Alkali oruç temelde ne işe yarar?
Aslına bakılırsa asit oluşturan gıdaların vücudun asit-baz dengesini bozduğu henüz tam olarak aydınlatılamamıştır. Ancak yine de alkali oruç ile yeme aralıklarını düzenleyenler ve bu beslenme prensibine göre hareket edenler, alkali oruç ile birlikte artan canlılık ve esenlikten bahsederler.
Onlar için alkali oruç, genellikle kalıcı olarak sağlıklı ve dengeli bir yaşam tarzına girişleridir. Farklı yiyeceklerle daha çok ilgilenmek ve sağlıklı ve bitki bazlı yiyeceklere odaklanmak üzere bir yaşam tarzı, bu orucu tanımlayabilir.
Alkali oruç giderek daha popüler hale geliyor. Tam olarak iyi tolere edildiği ve birçok insan adına uygun olduğu ve kalori alımınızı çok fazla kısıtlamadığı için de bu popülaritesi daha da ivme kazanıyor. Ek olarak birçok alkali gıda, vitaminler ve eser elementler açısından zengindir, bu nedenle vücuda iyi miktarda besin sağlıyor.
Bağırsaklar, lenf ve akciğerler için çok önemli!

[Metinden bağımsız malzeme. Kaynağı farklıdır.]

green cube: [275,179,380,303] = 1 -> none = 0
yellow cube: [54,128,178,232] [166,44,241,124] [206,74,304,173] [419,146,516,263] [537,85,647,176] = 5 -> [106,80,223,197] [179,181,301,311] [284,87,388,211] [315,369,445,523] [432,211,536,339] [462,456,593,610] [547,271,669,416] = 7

Stres asit oluşturur. Bu nedenle alkali oruç sırasında gerekli gevşemeye özellikle dikkat edilmelidir. Örnek verecek olursak yürüyüş veya bisiklete binmek temiz havada yapılacak en iyi aktivitelerden biridir. Bu durum, akciğerlerin asitsizleştirme ile parçalanan asitleri solumasını kolaylaştırır.

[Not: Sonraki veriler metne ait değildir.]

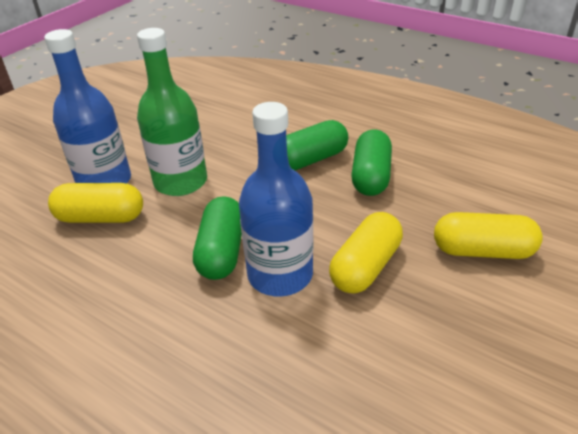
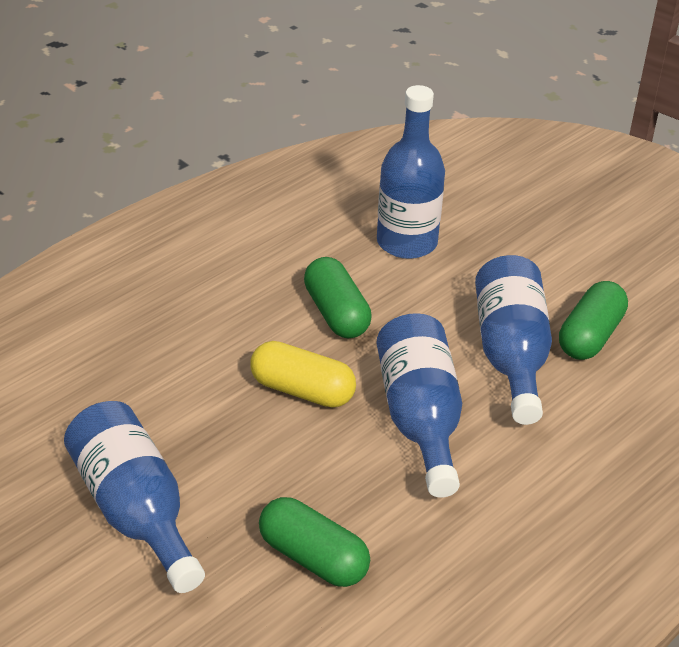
blue bottle: [44,29,131,183] [239,102,313,296] = 2 -> [64,401,205,593] [377,85,445,259] [377,313,462,498] [475,255,552,425] = 4
green bottle: [137,28,207,196] = 1 -> none = 0
yellow capsule: [48,183,143,223] [329,212,403,294] [434,212,543,259] = 3 -> [250,341,356,408] = 1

Fiziksel aktivite sadece bağırsak aktivitesini değil aynı zamanda lenfatik sistemi de uyarır. Lenf ne yazık ki, vücudumuzun az fark edilen bir parçasıdır ancak detoksifikasyon ve deasidifasyon için son derece önemlidir. Lenf kanalları bir ağ gibi vücudumuzda dolaşarak metabolik ürünleri uzaklaştırır. Her türlü hareket lenf akışını uyarır ve böylece detoksifikasyonu destekler.
Bağırsaklarınızı korumak da çok önemlidir. Çiğ yiyecekler, besin açısından yoğundur ancak fazlası sindirim sistemini bunaltabilir. Genel olarak, çiğ yiyecekler alkali oruç sırasında günlük sebze porsiyonunun sadece bir kısmını oluşturmalı ve öğleden sonra 2’den sonra yenilmemelidir.
Alkali oruçtan sonra ne yemeliyim?
İdeal olarak alkali oruçtan sonra sağlıklı ve dengeli bir diyete devam edilmelidir. Ancak beslenme listesi sadece tamamen alkali gıdalardan oluşmamalıdır. Önemli besin maddeleri sağlayan kabuklu yemişler, tohumlar, baklagiller ve kepekli tahıllar gibi bir dizi “iyi” asitlendirici vardır.
Hiçbir durumda onları beslememenizden kalıcı olarak çıkarmamalısınız. Örneğin daha temel gıdalara odaklanmak daha iyi olabilir. Dengeli ve alkali bir diyetin savunucuları, üçte ikisi alkali oluşturan ve üçte biri asit oluşturan yiyecekleri öneriyor. Aksi takdirde doğanın birçok armağanından mahrum kalabilir ve istenmeyen yan etkiler ile karşılaşabiliriz. Bunu önlemek, kilo kaybını sağlarken aynı zamanda da sağlıklı kalabilmek için doğanın dengesini beslenmenizde de gözetin!